Results We identified 43 differentially expressed PGs in HCC, with 30 upregulated and 13 downregulated. Protein-protein interaction (PPI) network analysis and univariate Cox regression identified 16 genes significantly associated with prognosis. Based on PG expression, HCC patients were stratified into two pyroptosis-related phenotypes with distinct clinicopathological features and survival outcomes. The high-pyroptosis group exhibited enhanced cell cycle activity, ECM remodeling, and immune activation—especially increased CD8⁺ T cell infiltration, along with elevated myeloid-derived suppressor cells (MDSCs) and high expression of immune checkpoints (PD-1, CTLA4, etc.). In contrast, the low-pyroptosis group showed metabolic downregulation and an immune “desert” phenotype, with increased infiltration of cancer-associated fibroblasts (CAFs) and M2 macrophages. Drug sensitivity analysis revealed that the high-pyroptosis group was more sensitive to sorafenib, cabozantinib, and gefitinib. We further constructed a six-gene prognostic signature bPGs (GSDME, GZMA, IL1A, NLRC4, NLRP6, TRIM21), which effectively predicted overall survival (OS) and progression-free survival (PFS) in both TCGA and ICGC cohorts.
 Single-cell transcriptomic analysis identified two pyroptosis-related subtypes with distinct immune phenotypes. The high-pyroptosis subtype displayed robust CD8⁺ T cell infiltration, but concurrently elevated MDSCs and immune checkpoint expression on CD8⁺ T cells. This subtype showed a strong response to targeted and immunotherapy. Lenvatinib was found to induce pyroptosis in HCC via the caspase3-GSDME pathway, leading to increased expression of chemokines such as MIP-1β/CCL4 and IL-8/CXCL8. Functional assays confirmed that GSDME-mediated pyroptosis promotes MDSC recruitment and induces CD8⁺ T cell exhaustion through chemokine signaling. Combination therapy with lenvatinib-induced pyroptosis, anti-PD-1 antibody, and MDSC recruitment blockade successfully cured orthotopic HCC in mouse models.

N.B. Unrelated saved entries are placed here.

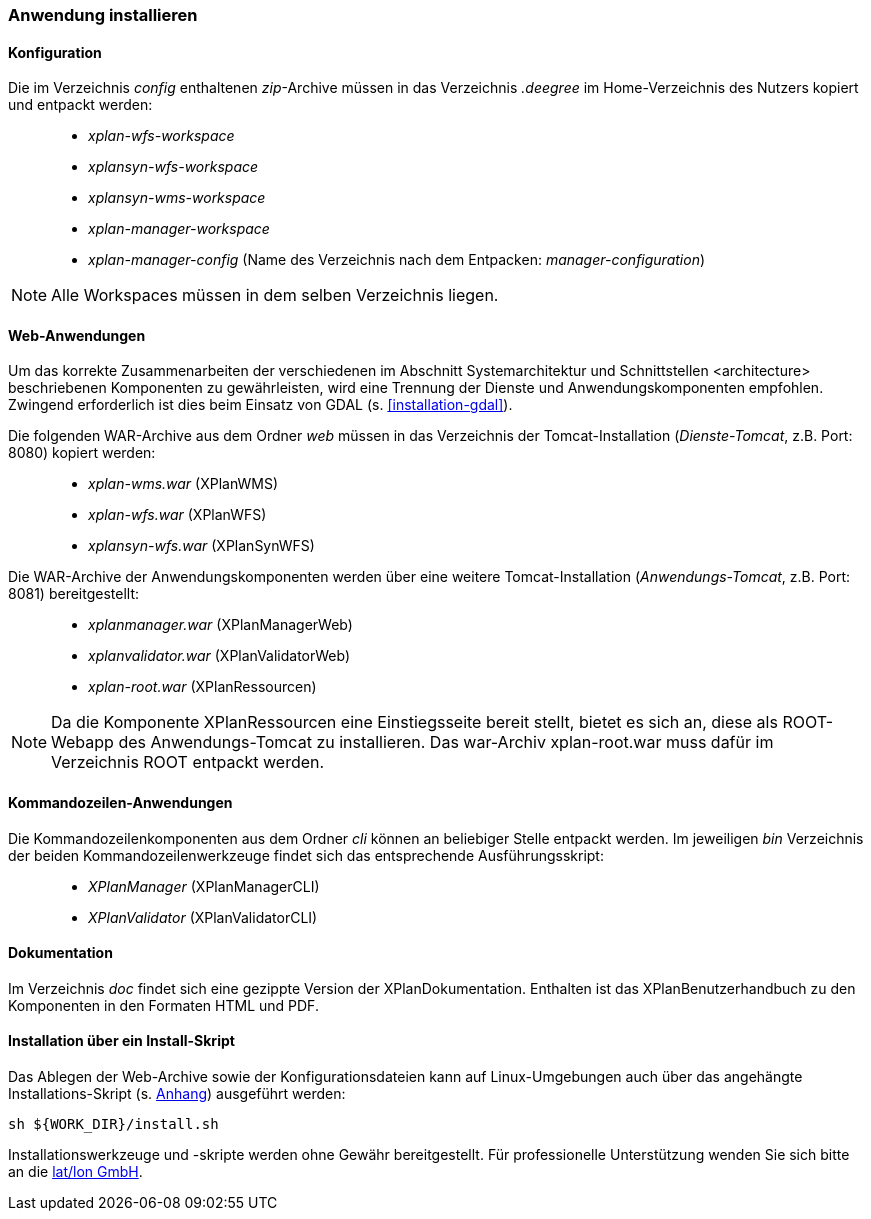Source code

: [Anwendung installieren]
=== Anwendung installieren

[[konfiguration]]
==== Konfiguration

Die im Verzeichnis _config_ enthaltenen __zip__-Archive müssen in das
Verzeichnis _.deegree_ im Home-Verzeichnis des Nutzers kopiert und
entpackt werden:

_____________________________________________________________________________________________
* _xplan-wfs-workspace_
* _xplansyn-wfs-workspace_
* _xplansyn-wms-workspace_
* _xplan-manager-workspace_
* _xplan-manager-config_ (Name des Verzeichnis nach dem Entpacken:
__manager-configuration__)
_____________________________________________________________________________________________

NOTE: Alle Workspaces müssen in dem selben Verzeichnis liegen.

[[web-anwendungen]]
==== Web-Anwendungen

Um das korrekte Zusammenarbeiten der verschiedenen im Abschnitt
Systemarchitektur und Schnittstellen <architecture> beschriebenen
Komponenten zu gewährleisten, wird eine Trennung der Dienste und
Anwendungskomponenten empfohlen. Zwingend erforderlich ist dies beim
Einsatz von GDAL (s. <<installation-gdal>>).

Die folgenden WAR-Archive aus dem Ordner _web_ müssen in das Verzeichnis
der Tomcat-Installation (__Dienste-Tomcat__, z.B. Port: 8080) kopiert
werden:

____________________
* _xplan-wms.war_ (XPlanWMS)
* _xplan-wfs.war_ (XPlanWFS)
* _xplansyn-wfs.war_ (XPlanSynWFS)
____________________

Die WAR-Archive der Anwendungskomponenten werden über eine
weitere Tomcat-Installation (_Anwendungs-Tomcat_, z.B. Port: 8081)
bereitgestellt:

______________________
* _xplanmanager.war_ (XPlanManagerWeb)
* _xplanvalidator.war_ (XPlanValidatorWeb)
* _xplan-root.war_ (XPlanRessourcen)
______________________

NOTE: Da die Komponente XPlanRessourcen eine Einstiegsseite bereit stellt, bietet es sich an, diese als ROOT-Webapp des Anwendungs-Tomcat zu installieren. Das war-Archiv xplan-root.war muss dafür im Verzeichnis ROOT entpackt werden.

[[kommandozeilen-anwendungen]]
==== Kommandozeilen-Anwendungen

Die Kommandozeilenkomponenten aus dem Ordner _cli_ können an beliebiger
Stelle entpackt werden. Im jeweiligen _bin_ Verzeichnis der beiden
Kommandozeilenwerkzeuge findet sich das entsprechende Ausführungsskript:

______________________
* _XPlanManager_ (XPlanManagerCLI)
* _XPlanValidator_ (XPlanValidatorCLI)
______________________

[[dokumentation]]
==== Dokumentation

Im Verzeichnis _doc_ findet sich eine gezippte Version der
XPlanDokumentation. Enthalten ist das XPlanBenutzerhandbuch zu den
Komponenten in den Formaten HTML und PDF.

[[installation-über-ein-install-skript]]
==== Installation über ein Install-Skript

Das Ablegen der Web-Archive sowie der Konfigurationsdateien kann auf Linux-Umgebungen auch über das angehängte
Installations-Skript (s. <<Installations-Skript, Anhang>>) ausgeführt werden:

----
sh ${WORK_DIR}/install.sh
----

Installationswerkzeuge und -skripte werden ohne Gewähr bereitgestellt.
Für professionelle Unterstützung wenden Sie sich bitte an die
http://www.lat-lon.de[lat/lon GmbH].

Conclusion This study highlights the critical role of pyroptosis-related genes in HCC. The constructed bPGs model serves as a robust tool for predicting patient prognosis and response to therapy. Furthermore, we demonstrate that GSDME-driven pyroptosis fosters an inflammatory immune microenvironment in HCC. Lenvatinib induces pyroptosis through GSDME, which, via chemokine-mediated recruitment of immunosuppressive cells, reshapes the TME and limits immunotherapeutic efficacy. Targeting the pyroptosis–chemokine–MDSC axis may represent a promising new strategy to overcome immune evasion and improve outcomes for HCC patients receiving immune checkpoint blockade therapy.